Segment Start: Source material
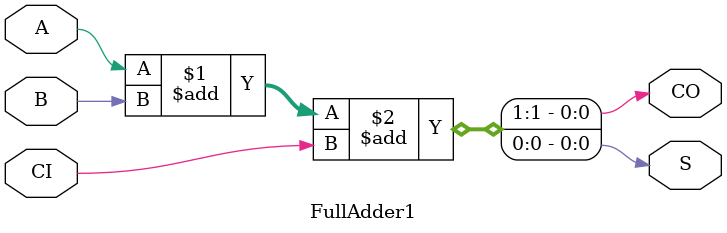
<source format=v>
`timescale 1ns / 1ps


module FullAdder1(
    input A,
    input B,
    input CI,
    output S,
    output CO
    );
    assign {CO, S} = A + B + CI;
endmodule

</source>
Segment End: Source material
Copy out the material above in full and exactly; its pictures are not to appear.

» Response below
<source format=v>
`timescale 1ns / 1ps


module FullAdder1(
    input A,
    input B,
    input CI,
    output S,
    output CO
    );
    assign {CO, S} = A + B + CI;
endmodule

</source>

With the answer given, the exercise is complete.